O vírus da solidão

Quero iniciar dizendo algo importante: não saia. Fique isolado. No sábado, 7 de março, vivi um dos dias mais felizes da minha vida. Estava cercado de gente querida numa festa celebrando com antecedência meus 34 anos, completados na quinta-feira, dia 12 de março. Para o exato dia do meu nascimento, planejei um happy hour com meu time e um jantar com minha família. Contudo, no dia anterior, 11 de março, a Organização Mundial da Saúde (OMS) emitiu o alerta desse vírus que se alastrou. Tomei decisões.

Cancelei o jantar (meus parentes têm mais de 60 anos). Desisti do happy hour (há um membro na equipe com mais de 60 anos.) Pedi às pessoas do meu time para passar a trabalhar em suas casas. Ainda naquele dia, agendei um teste para mim, minha família e minha equipe, realizado no sábado, 14 de março. Precaução. Tive medo. Na sexta-feira, 13 de março, estive no hospital para dialogar com o médico que me aconselha. Postei as informações nas mídias sociais para alertar o risco. Estávamos numa crise. Fui à Câmara Municipal votar.

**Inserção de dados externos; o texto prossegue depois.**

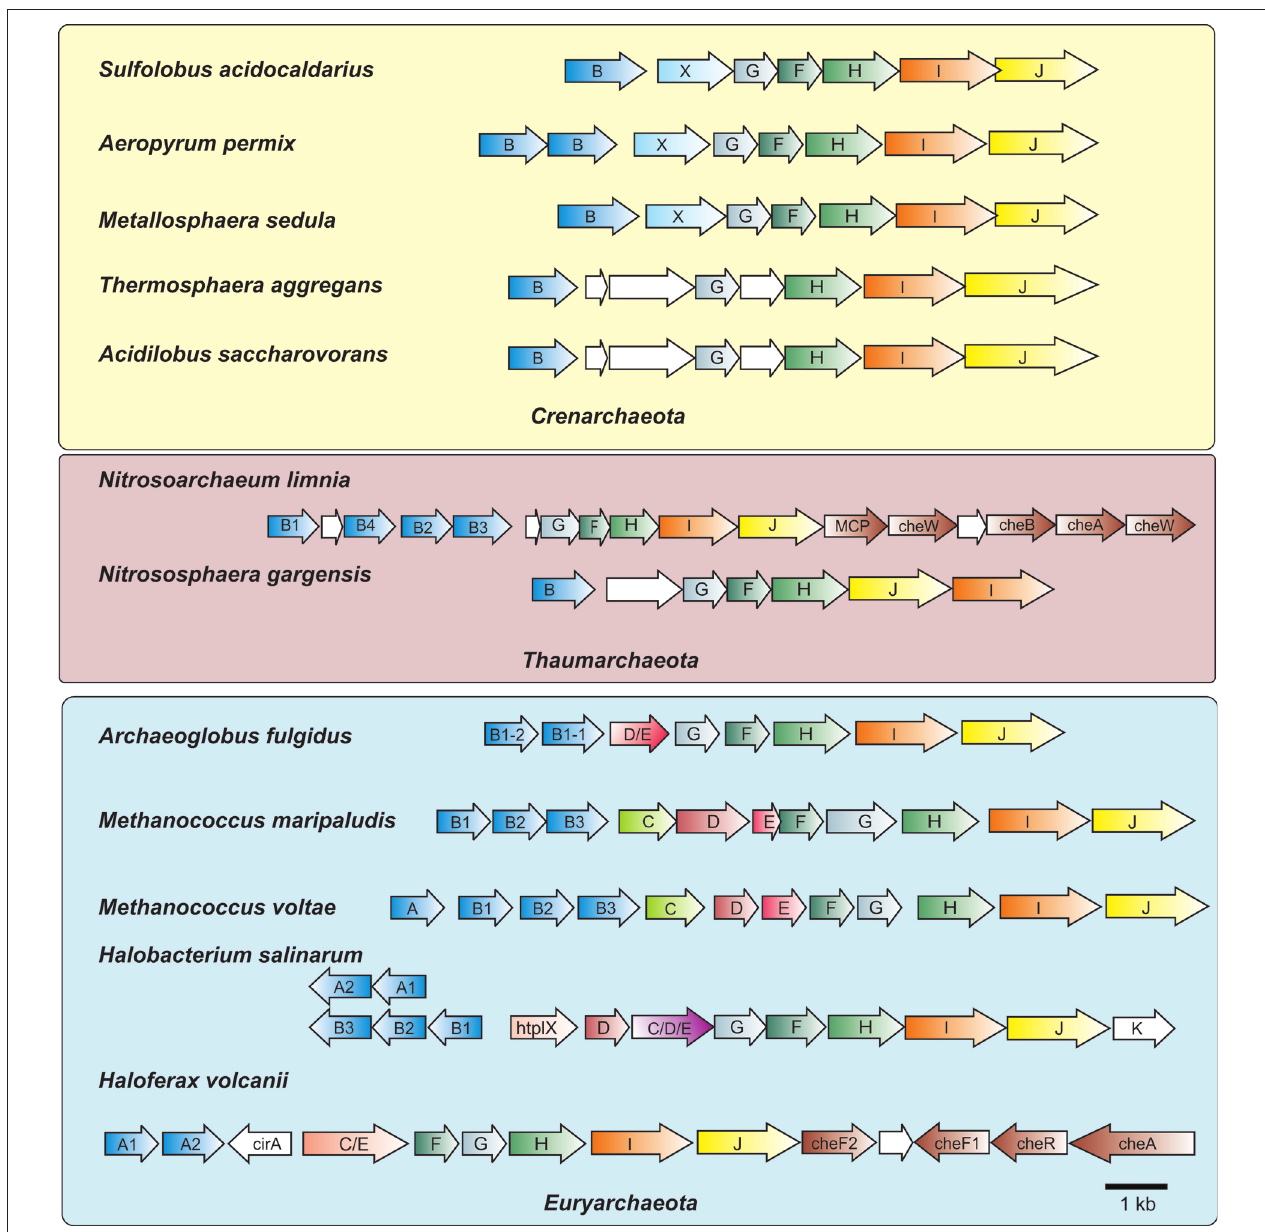
function are depicted in white. In the strain where chemotaxis genes are adjacent to the archaellum operon they are partially depicted. MCP, methyl accepting chemotaxis protein; che genes, genes encoding parts of the chemosensory system; htrl, methyl accepting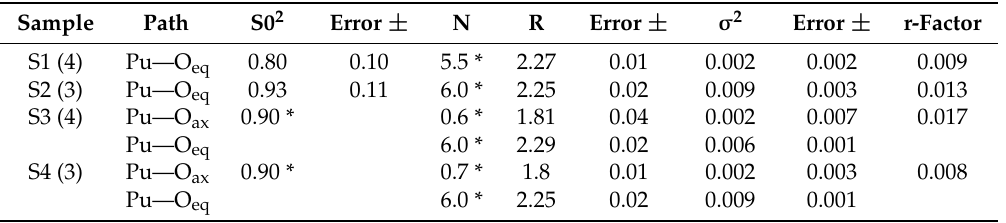
Table 3. EXAFS fitting parameters and statistics for the four analyzed samples. Here, S0 2 denotes the amplitude reduction factor, N denotes coordination number (shell occupancy), R denotes interatomic distance, σ 2 denotes the Debye–Waller factor and the ‘r-factor’ denotes the least squared residual for the overall fit. Parameters marked ‘*’ were fixed during the fitting process. Numbers in brackets are the number of spectra summed to provide the dataset for fitting. ‘ax’ and ‘eq’ denote the axial and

À noite, compareci ao aniversário do meu amigo Mateus Simões, que me fará falta como vereador, mas que passou a ajudar o governador Romeu Zema. Estive no Mercado Central para sua festa. Fiquei pouquíssimo tempo. Seria a última aglomeração a ir… No fim de semana, mesmo com a intenção de ir a festas, desisti de eventos sociais. Fui a uma palestra onde me desculpei ao não cumprimentar ninguém. Comi fora com cuidados. Redobrei a atenção com a família. Queria ficar isolado desde domingo.

Todavia, havia uma sessão extraordinária na Câmara Municipal. Na pauta, um projeto de lei da carreira de servidores da saúde. Fui lá votar. Discursei sobre a importância deles nesse momento. Decidi almoçar no shopping e acabei nem comendo. Entrei numa loja e fui atendido por pessoas que usavam luva e máscara. Retornei à Câmara Municipal por ser convocado para uma comissão de enfrentamento à crise. Terminei os trabalhos e li que, na festa a que fui na sexta-feira anterior, uma pessoa podia estar contaminada. Fui para meu apartamento.

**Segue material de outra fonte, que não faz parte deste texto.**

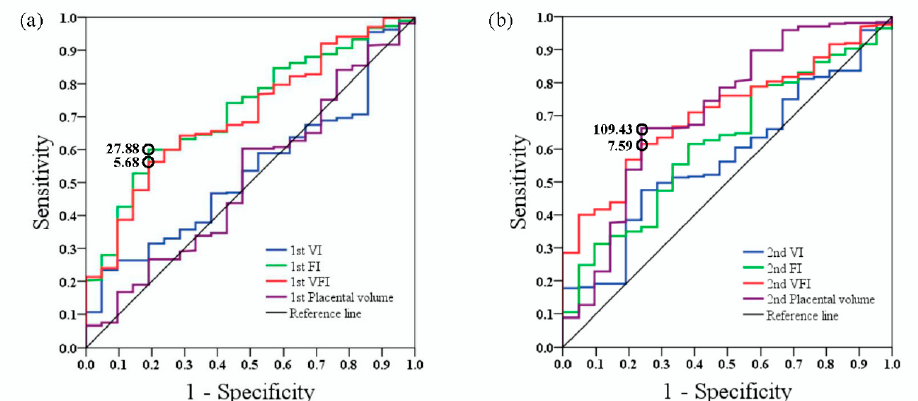
Figure 2. Receiver operating characteristic (ROC) curves of different parameters (VI, FI, VFI, and placental volume) in the ( a ) first and ( b ) second trimesters to predict SGA pregnancies. VI: vascularization index; FI: flow index; VFI: vascularization flow index. The optimum cut-off point (open circle) was defined as the closest point on the ROC curve to the point ( x , y ) = (0, 1), where x = 1-specificity and y = sensitivity.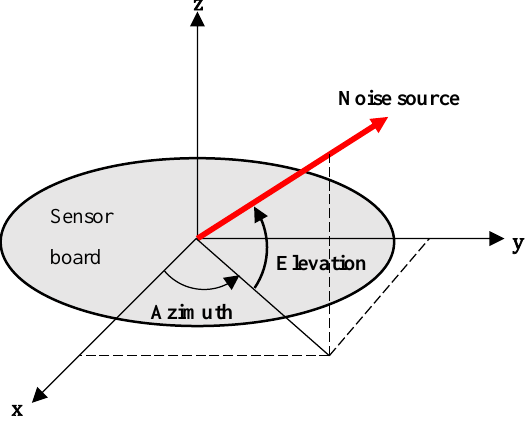
Figure 6. Two output angles of the localization system: Azimuth and elevation.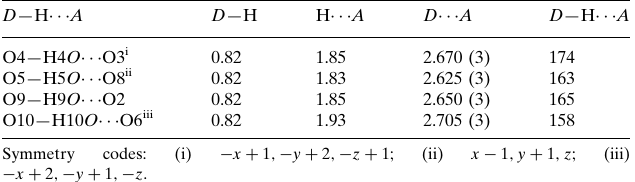
Hydrogen-bond geometry (A˚ , (cid:3)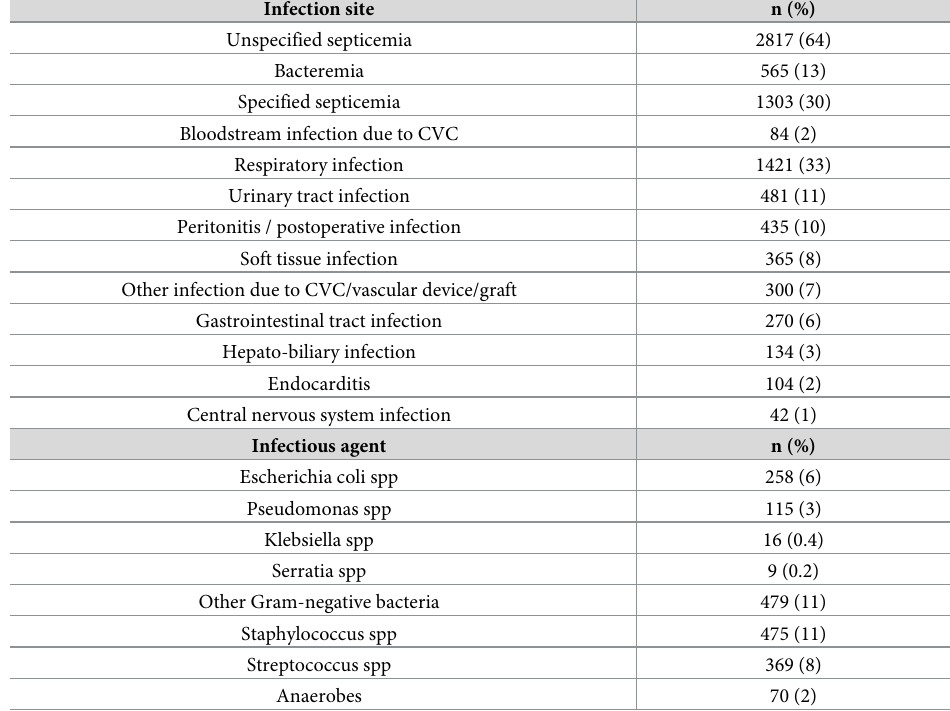
Table 5. Infection sites and infectious agents for the 4368 patients who developed sepsis within 1 year of cancer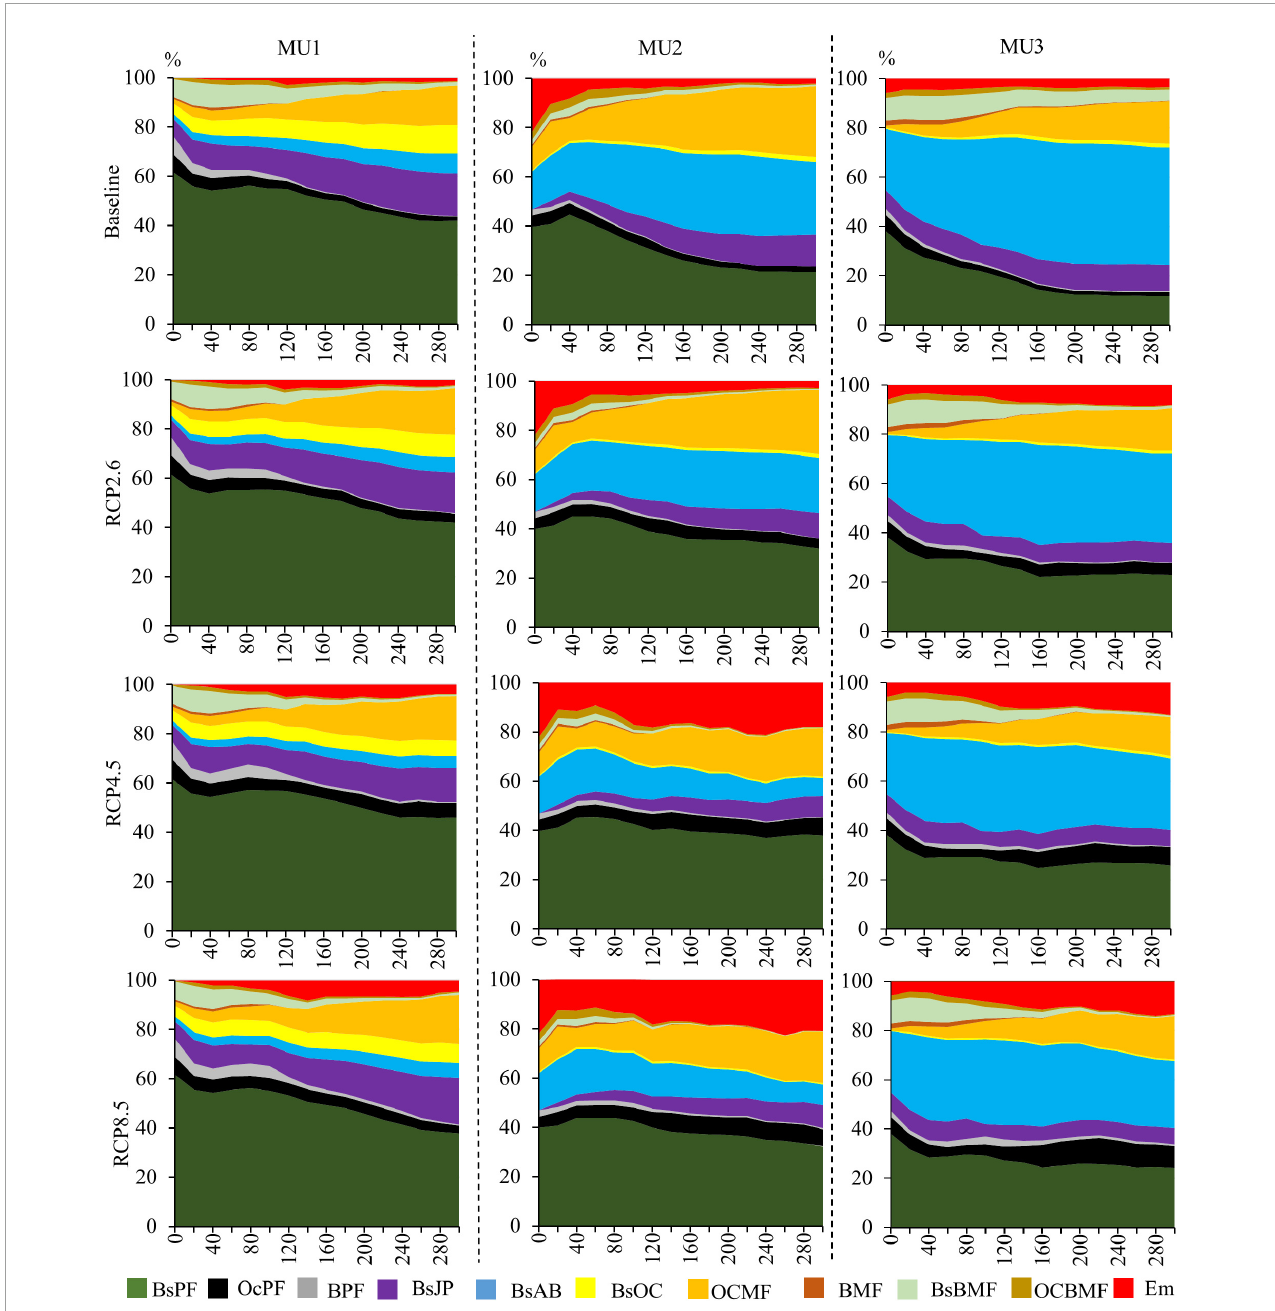
FIGURE9 The occupancy area of each forest type (%) in the three MU under the four climate scenarios, where we assumed that broadleaves will not disperse across all the landscape because of soil limitation (BsPF, black spruce pure forests; OcPF, other coniferous pure forests; BPF, broadleaves pure forests; BsJP, black spruce and jack pine; BsAB, black spruce and balsam fir; BsOC, black spruce and other coniferous; OCMF, other coniferous mixed forests; BMF, broadleaves mixed forests; BsBMF, black spruce and broadleaves mixed forests; OCBMF, other coniferous and broadleaves mixed forests; Em, empty land which presents open forest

No dia seguinte, 17 de março, recebi uma ligação para me informar que eu tinha contraído o vírus. Foi terrível! Todavia, decidi compartilhar a informação no mesmo momento. Permanecia assintomático. Não viajei para o exterior desde janeiro, quando estive no Reino Unido. Não tive contato com ninguém que apresentasse sintomas. Não sei como contraí. Ontem, passei a sentir febre. Estou tossindo. Nunca fiquei tanto tempo só. Estou num quarto…

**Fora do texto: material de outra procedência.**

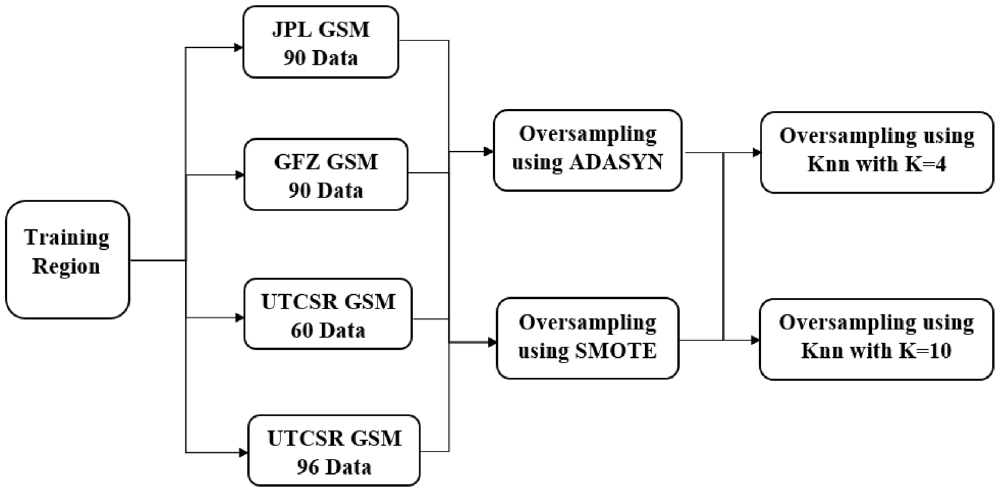
Figure 5. The process of building our training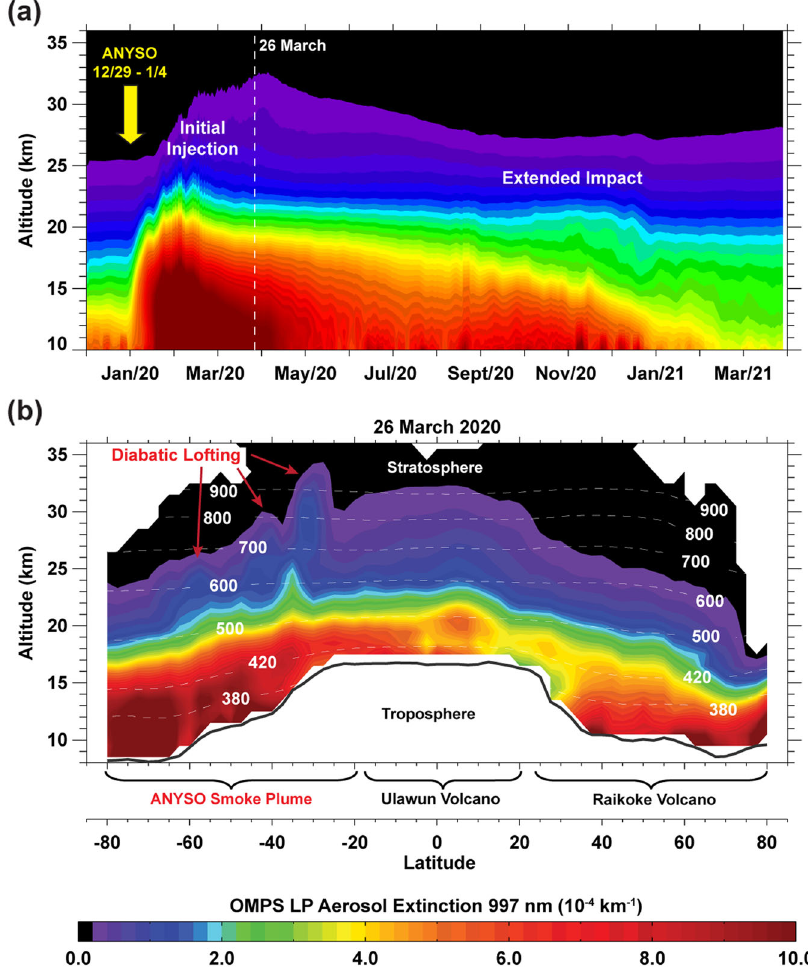
Fig. 9 Smoke plume evolution and persistence in the stratosphere. a Daily aerosol extinction pro fi les at 997 nm between 20°S and 90°S measured by OMPS LP from 01 December 2019 through 29 March 2021. The display is only for pro fi les in the stratosphere, measured at least 1 km above the mean tropopause altitude. b Zonally averaged aerosol extinction pro fi les at 997 nm, calculated for 2.5° latitude bands on 26 March 2020. The black line denotes the mean tropopause altitude and the white contours are mean potential temperature (K). The primary source of stratospheric aerosols in certain latitude bands is speci fi ed at the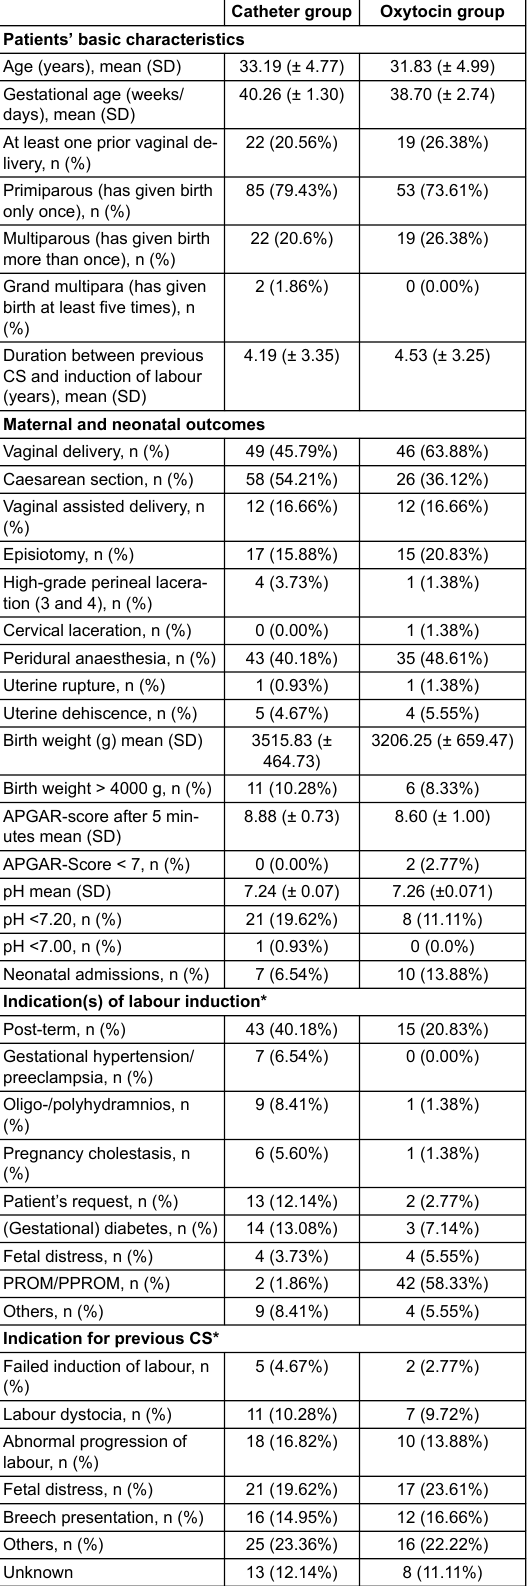
Table 1: Patient’s basic characteristics and materno-fetal outcomes in the cohorts (induction method catheter and oxytocin after caesarean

Existem pessoas sem casa. Existem pessoas sem reservas. Existem pessoas que podem morrer com esse vírus. É sobretudo por elas que, mesmo diante do período mais insuportável da minha vida, ficarei isolado, e peço para vocês se isolarem também. Relatei meus últimos dias para mostrar que tudo aconteceu muito rápido. E pode piorar antes de melhorar. Precisamos prevalecer. Precisamos do esforço de todos. Há um conjunto de pessoas atuando nos serviços essenciais. Cada um precisa fazer sua parte. Pode parecer fácil, mas ficar sozinho, descobri, é algo terrível.

Tenho recebido mensagens positivas. Tenho conversado com outras pessoas infectadas pela Covid-19. Ajuda. Podemos extrair o melhor de nós ou o pior de nós. Lamento por quem usa esse vírus para me atacar. Quero acreditar que todos acordaremos desse pesadelo. Vamos prevalecer. (O artigo desta semana seria sobre o Parque Municipal, que vejo da minha janela. Ele nunca pareceu tão distante. Quero respirar aquele ar o mais breve possível. Quero viver.)

Publicado em Jornal O Tempo em 20/03/2020.